**Your instructions**. Copy out all the entries exactly.
****************
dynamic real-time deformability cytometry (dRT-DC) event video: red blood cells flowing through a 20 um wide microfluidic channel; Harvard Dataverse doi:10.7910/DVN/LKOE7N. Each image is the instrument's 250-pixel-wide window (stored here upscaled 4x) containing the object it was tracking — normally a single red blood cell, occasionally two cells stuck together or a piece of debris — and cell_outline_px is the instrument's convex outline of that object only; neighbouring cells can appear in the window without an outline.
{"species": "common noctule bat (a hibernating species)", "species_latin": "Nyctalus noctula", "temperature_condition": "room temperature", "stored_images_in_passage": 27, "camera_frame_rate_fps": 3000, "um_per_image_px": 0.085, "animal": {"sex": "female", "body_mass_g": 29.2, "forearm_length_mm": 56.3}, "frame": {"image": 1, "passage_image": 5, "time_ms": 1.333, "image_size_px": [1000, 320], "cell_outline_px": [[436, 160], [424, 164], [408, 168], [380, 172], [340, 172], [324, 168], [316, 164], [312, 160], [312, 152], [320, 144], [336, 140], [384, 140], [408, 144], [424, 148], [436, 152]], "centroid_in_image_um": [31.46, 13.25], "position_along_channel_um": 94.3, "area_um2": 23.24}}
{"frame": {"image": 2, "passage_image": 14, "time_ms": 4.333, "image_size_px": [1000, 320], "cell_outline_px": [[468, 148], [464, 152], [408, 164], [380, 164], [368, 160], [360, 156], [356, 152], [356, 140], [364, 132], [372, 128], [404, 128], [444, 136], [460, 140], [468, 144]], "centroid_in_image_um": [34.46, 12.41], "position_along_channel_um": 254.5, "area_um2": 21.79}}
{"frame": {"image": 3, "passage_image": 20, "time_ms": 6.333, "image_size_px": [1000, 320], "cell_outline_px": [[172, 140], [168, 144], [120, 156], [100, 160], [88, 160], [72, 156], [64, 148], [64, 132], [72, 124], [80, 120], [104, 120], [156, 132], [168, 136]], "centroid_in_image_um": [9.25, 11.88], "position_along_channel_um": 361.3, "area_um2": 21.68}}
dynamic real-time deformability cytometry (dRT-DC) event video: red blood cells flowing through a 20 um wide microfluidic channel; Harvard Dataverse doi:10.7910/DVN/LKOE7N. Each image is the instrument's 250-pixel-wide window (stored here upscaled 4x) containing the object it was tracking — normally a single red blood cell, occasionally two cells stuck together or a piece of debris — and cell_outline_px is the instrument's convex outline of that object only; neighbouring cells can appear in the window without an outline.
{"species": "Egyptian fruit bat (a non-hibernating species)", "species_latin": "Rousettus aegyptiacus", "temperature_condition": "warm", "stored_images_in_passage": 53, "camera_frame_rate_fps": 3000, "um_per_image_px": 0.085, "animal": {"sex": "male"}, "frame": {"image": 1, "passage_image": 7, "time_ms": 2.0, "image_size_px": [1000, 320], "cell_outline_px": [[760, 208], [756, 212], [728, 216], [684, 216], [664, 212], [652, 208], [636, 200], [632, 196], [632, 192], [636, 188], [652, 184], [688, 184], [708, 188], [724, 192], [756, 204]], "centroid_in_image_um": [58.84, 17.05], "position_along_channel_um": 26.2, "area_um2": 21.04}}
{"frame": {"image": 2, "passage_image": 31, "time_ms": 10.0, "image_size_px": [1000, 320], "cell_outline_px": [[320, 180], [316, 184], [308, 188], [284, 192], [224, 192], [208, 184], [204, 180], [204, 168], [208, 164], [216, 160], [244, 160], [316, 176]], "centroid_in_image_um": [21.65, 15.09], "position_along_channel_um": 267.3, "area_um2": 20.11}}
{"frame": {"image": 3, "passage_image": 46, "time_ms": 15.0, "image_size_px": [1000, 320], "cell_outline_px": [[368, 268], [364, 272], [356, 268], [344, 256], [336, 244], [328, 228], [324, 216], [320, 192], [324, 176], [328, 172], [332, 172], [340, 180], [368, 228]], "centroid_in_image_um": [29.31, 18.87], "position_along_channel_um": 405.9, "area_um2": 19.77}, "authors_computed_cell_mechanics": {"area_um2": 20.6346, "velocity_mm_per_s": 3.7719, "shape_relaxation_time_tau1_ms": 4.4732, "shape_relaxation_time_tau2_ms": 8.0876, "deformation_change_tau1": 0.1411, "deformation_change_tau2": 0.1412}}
****************
**Solution for this problem**.
dynamic real-time deformability cytometry (dRT-DC) event video: red blood cells flowing through a 20 um wide microfluidic channel; Harvard Dataverse doi:10.7910/DVN/LKOE7N. Each image is the instrument's 250-pixel-wide window (stored here upscaled 4x) containing the object it was tracking — normally a single red blood cell, occasionally two cells stuck together or a piece of debris — and cell_outline_px is the instrument's convex outline of that object only; neighbouring cells can appear in the window without an outline.
{"species": "common noctule bat (a hibernating species)", "species_latin": "Nyctalus noctula", "temperature_condition": "room temperature", "stored_images_in_passage": 27, "camera_frame_rate_fps": 3000, "um_per_image_px": 0.085, "animal": {"sex": "female", "body_mass_g": 29.2, "forearm_length_mm": 56.3}, "frame": {"image": 1, "passage_image": 5, "time_ms": 1.333, "image_size_px": [1000, 320], "cell_outline_px": [[436, 160], [424, 164], [408, 168], [380, 172], [340, 172], [324, 168], [316, 164], [312, 160], [312, 152], [320, 144], [336, 140], [384, 140], [408, 144], [424, 148], [436, 152]], "centroid_in_image_um": [31.46, 13.25], "position_along_channel_um": 94.3, "area_um2": 23.24}}
{"frame": {"image": 2, "passage_image": 14, "time_ms": 4.333, "image_size_px": [1000, 320], "cell_outline_px": [[468, 148], [464, 152], [408, 164], [380, 164], [368, 160], [360, 156], [356, 152], [356, 140], [364, 132], [372, 128], [404, 128], [444, 136], [460, 140], [468, 144]], "centroid_in_image_um": [34.46, 12.41], "position_along_channel_um": 254.5, "area_um2": 21.79}}
{"frame": {"image": 3, "passage_image": 20, "time_ms": 6.333, "image_size_px": [1000, 320], "cell_outline_px": [[172, 140], [168, 144], [120, 156], [100, 160], [88, 160], [72, 156], [64, 148], [64, 132], [72, 124], [80, 120], [104, 120], [156, 132], [168, 136]], "centroid_in_image_um": [9.25, 11.88], "position_along_channel_um": 361.3, "area_um2": 21.68}}
dynamic real-time deformability cytometry (dRT-DC) event video: red blood cells flowing through a 20 um wide microfluidic channel; Harvard Dataverse doi:10.7910/DVN/LKOE7N. Each image is the instrument's 250-pixel-wide window (stored here upscaled 4x) containing the object it was tracking — normally a single red blood cell, occasionally two cells stuck together or a piece of debris — and cell_outline_px is the instrument's convex outline of that object only; neighbouring cells can appear in the window without an outline.
{"species": "Egyptian fruit bat (a non-hibernating species)", "species_latin": "Rousettus aegyptiacus", "temperature_condition": "warm", "stored_images_in_passage": 53, "camera_frame_rate_fps": 3000, "um_per_image_px": 0.085, "animal": {"sex": "male"}, "frame": {"image": 1, "passage_image": 7, "time_ms": 2.0, "image_size_px": [1000, 320], "cell_outline_px": [[760, 208], [756, 212], [728, 216], [684, 216], [664, 212], [652, 208], [636, 200], [632, 196], [632, 192], [636, 188], [652, 184], [688, 184], [708, 188], [724, 192], [756, 204]], "centroid_in_image_um": [58.84, 17.05], "position_along_channel_um": 26.2, "area_um2": 21.04}}
{"frame": {"image": 2, "passage_image": 31, "time_ms": 10.0, "image_size_px": [1000, 320], "cell_outline_px": [[320, 180], [316, 184], [308, 188], [284, 192], [224, 192], [208, 184], [204, 180], [204, 168], [208, 164], [216, 160], [244, 160], [316, 176]], "centroid_in_image_um": [21.65, 15.09], "position_along_channel_um": 267.3, "area_um2": 20.11}}
{"frame": {"image": 3, "passage_image": 46, "time_ms": 15.0, "image_size_px": [1000, 320], "cell_outline_px": [[368, 268], [364, 272], [356, 268], [344, 256], [336, 244], [328, 228], [324, 216], [320, 192], [324, 176], [328, 172], [332, 172], [340, 180], [368, 228]], "centroid_in_image_um": [29.31, 18.87], "position_along_channel_um": 405.9, "area_um2": 19.77}, "authors_computed_cell_mechanics": {"area_um2": 20.6346, "velocity_mm_per_s": 3.7719, "shape_relaxation_time_tau1_ms": 4.4732, "shape_relaxation_time_tau2_ms": 8.0876, "deformation_change_tau1": 0.1411, "deformation_change_tau2": 0.1412}}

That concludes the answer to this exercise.